SC to examine practice of excommunication in Dawoodi Bohra community
Sep 20, 2022
New Delhi [India], September 20 : A Constitution bench of the Supreme Court said it would hear on October 11 a plea against the practice of ex-communication in the Dawoodi Bohra community.
A bench headed by Justice Sanjay Kishan Kaul decided to examine whether the practice of ex-communication in the community can continue as a "protected practice" despite the Maharashtra Protection of People from Social Boycott (Prevention, Prohibition and Redressal) Act of 2016 has already come into force.
Solicitor General Tushar Mehta told the bench also comprising Justices Sanjiv Khanna, AS Oka, Vikram Nath and JK Maheshwari that the matter is related to religious freedoms and should be further referred to the bench which will hear the Sabarimala issue.
Senior advocate Fali Nariman appearing for one of the parties in the case said the questions posed in the case have become "moot" with the enforcement of the 2016 Act, which has repealed the Bombay Prevention of Excommunication Act of 1949.
"The 2016 Act provides a remedy to all victims of social boycotts. A complaint can be lodged with the nearest Magistrate in case of apprehension of a social boycott by a religious body.
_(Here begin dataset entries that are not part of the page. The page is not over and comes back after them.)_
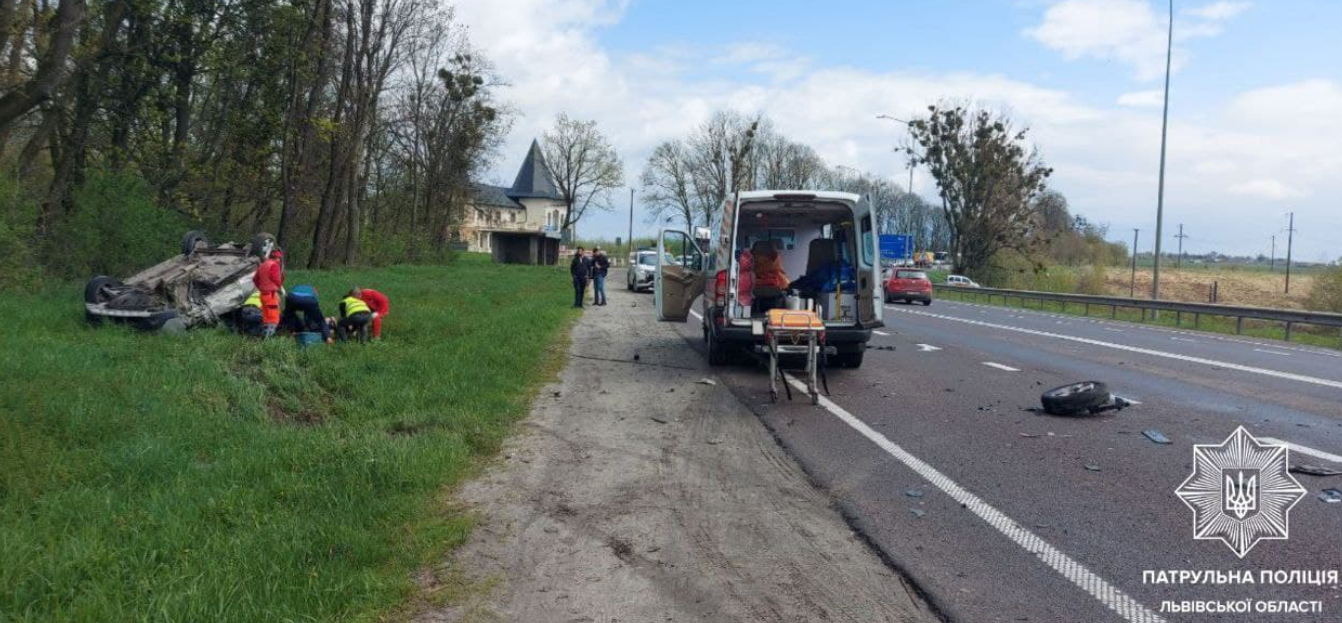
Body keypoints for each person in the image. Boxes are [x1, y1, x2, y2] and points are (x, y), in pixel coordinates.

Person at [253, 249, 285, 337]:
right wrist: (280, 287)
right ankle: (268, 340)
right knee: (273, 319)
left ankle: (263, 337)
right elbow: (277, 280)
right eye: (279, 259)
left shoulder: (262, 265)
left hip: (263, 295)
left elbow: (255, 279)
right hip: (271, 295)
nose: (279, 261)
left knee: (266, 319)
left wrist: (261, 287)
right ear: (277, 258)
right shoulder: (274, 266)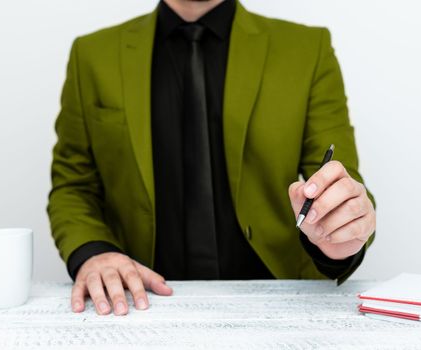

If any member of a community is subject to ostracisation, please file a complaint. Excommunication is not legally feasible now," said Nariman.
Senior advocate Siddharth Aggarwal, appearing for the petitioners, however, said that a general law on social boycott may not protect the Bohra community members facing ex-communication.
Aggarwal said that the 2016 Act was a Maharashtra law and the "practice may not be confined to Maharashtra".
The Constitution bench was a hearing case filed by the Central Board of Dawoodi Bohra Community in 1986 to re-consider and over-rule the 1962 judgment of another five-judge bench.
The 1962 judgment came on a challenge by Syedna Taher Saifuddin, the head of Dawoodi Bohra Community to Bombay Prevention of Excommunication Act, 1949 on the ground that the provisions of the Act infringe Articles 25 and 26 of the Constitution.
Syedna's contention was that the Act infringed upon his constitutional freedom of religion by curtailing his right, as the religious head, to discipline the community by casting out "errant" members.
The 60-year-old verdict of the Supreme Court had regarded ex-communication as a legitimate practice of a community that had to be protected under Article 26 of the Constitution, which grants individuals the freedom to manage religious affairs.
The Supreme Court had concluded that the 1949 Act was unconstitutional.
In 1949, in what was then Bombay Province (that included the states of Maharashtra and Gujarat), the State government passed the Bombay Prevention of Excommunication Act, 1949, with the objective to protect the civil, social, and religious rights of those excommunicated by their own communities.
In 2016, the Maharashtra Legislative Assembly passed the Act identifying 16 types of social ostracisation and made them illegal, punishing the perpetrators with imprisonment for upto three years. One among the 16 deals with the expulsion of a member of a community.